Gaffe No. 4 — Two plays after the touchdown was called back, Dallas was facing a third-and-12 situation. As they broke the huddle, flags flew as it became clear the Cowboys had 12 men in the huddle, thus being an illegal substitution. They got backed up five yards, didn't get the first down, got called for a delay of game one play later and punted.
Gaffe No. 5 — After getting the punt from Dallas five minutes into the second quarter, Brett Favre tried to thread a pass into Harvin. Cornerback Mike Jenkins didn't need to put a hand on Harvin, but does – getting called for a 23-yard pass interference penalty that got the Vikings to the Dallas 30. Again, the Vikings fail to take advantage, but it was all but handed to them had they been able to convert a big play.
Gaffe No. 6 — The Cowboys tied the game with 10 minutes to play and their defense got a three-and-out on the Vikings. Dallas was getting the ball back and Dez Bryant made a big play, breaking off a 34-yard punt return that put the Dallas offense in business on the Vikings 42-yard line. Momentum was high on the Cowboys sideline. Oh, wait. Another flag. A holding call for tackling Vikings gunner Frank Walker as he took off to cover the punt nullified the gain. Instead of starting their next drive in Vikings territory, Romo and the offense started from their own 14 – a 44-yard difference that proved critical when, three plays later, E.J. Henderson made the interception that gave the Vikings field position to kick the eventual game-winning field goal.

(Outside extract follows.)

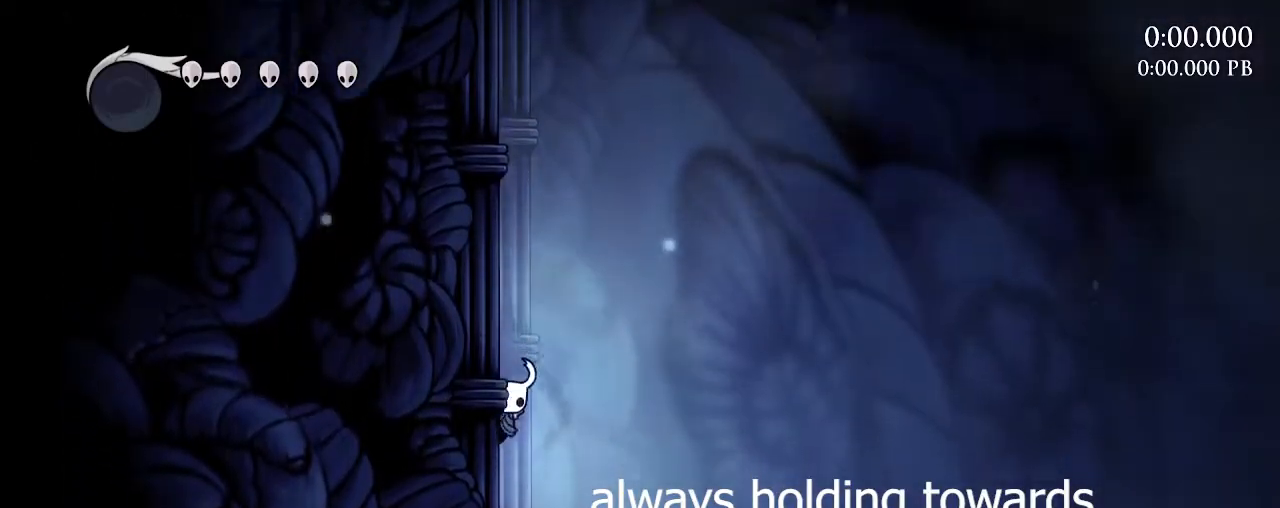
{"keys": ["d"], "mouse": [], "mouse_move": "still", "events": [[167, "space", "down"], [350, "space", "up"], [500, "a", "up"], [500, "d", "down"]]}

Gaffe No. 7 — After burning their final two timeouts for a chance to get the ball with more than two minutes remaining, it appeared as though that would happen. Favre fired a pass over the head of Greg Lewis, but Jenkins grabbed Lewis. The likelihood of the pass being caught was minimal. It may have been uncatchable. It didn't matter. Jenkins made the call a no-brainer by grabbing jersey. For all intents, game over.
Gaffe No. 8 — Dallas still has a dim chance with the Stanford-Cal type of play and they got several laterals off to keep it possible. If this works, it's epic! It would put the Drew Pearson push-off on the shelf. Instead, after two successful backward laterals, a Cowboy throws it forward. Who was it? A fourth wide receiver? A tight end? No. It was Romo – the only guy who throws forward passes for a living, but can't do it 20 yards downfield.

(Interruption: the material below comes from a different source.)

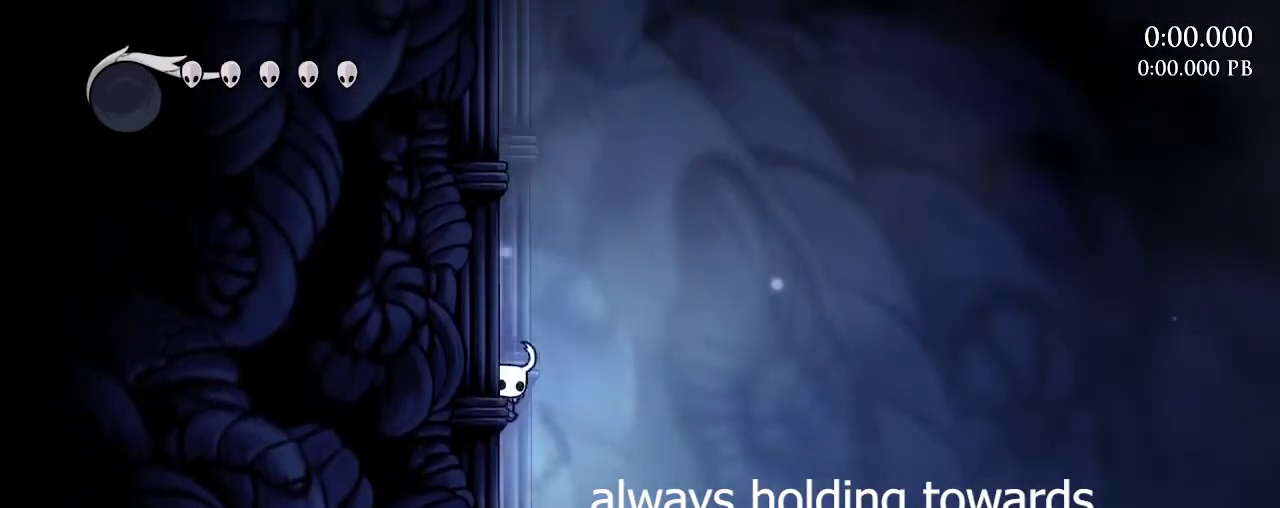
{"keys": ["a", "space"], "mouse": [], "mouse_move": "still", "events": [[83, "a", "down"], [83, "d", "up"], [333, "space", "down"]]}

From start to end, the Cowboys did everything they could to kill themselves. They've done it all year. The Vikings deserve credit for making the big plays that won the game for them. But eight self-inflicted gaffes by the Cowboys certainly contributed to the Vikings win. They were the kind of undisciplined plays and mental mistakes good teams don't make – much less in the most important game of their season.

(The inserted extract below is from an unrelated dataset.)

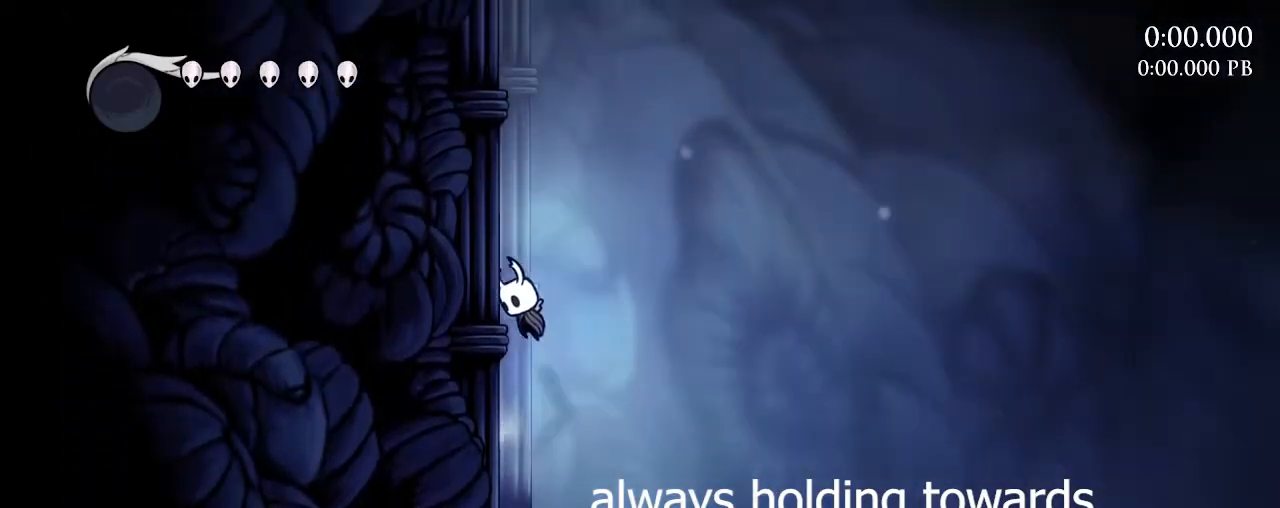
{"keys": ["a", "space"], "mouse": [], "mouse_move": "still", "events": [[17, "space", "up"], [150, "a", "up"], [150, "d", "down"], [200, "a", "down"], [200, "d", "up"], [483, "space", "down"]]}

The Vikings can take heart that they made the game-changing plays that won Sunday's contest, but it may have been because, for the first time this year aside from the Detroit game, the kind of mistakes and miscues that plagued Dallas were the kind of things that victimized the Vikings early on. For Dallas fans, the season may well be over. The Vikings' hopes live on thanks in part to the Cowboys' mistakes.
After a brutal day of games in which players were dropping like flies and several high-profile knockout shots were applied, the league announced that players may be suspended for head shots starting next week. The awareness of concussion-related problems is catching up to the game and may affect the way defenders have to play the game in the future – and how the head-hunters will be treated. The league has learned in the past the fines don't quite do the job, especially with players making millions of dollars a year. Keeping them from being on the field with their teammates is the pain.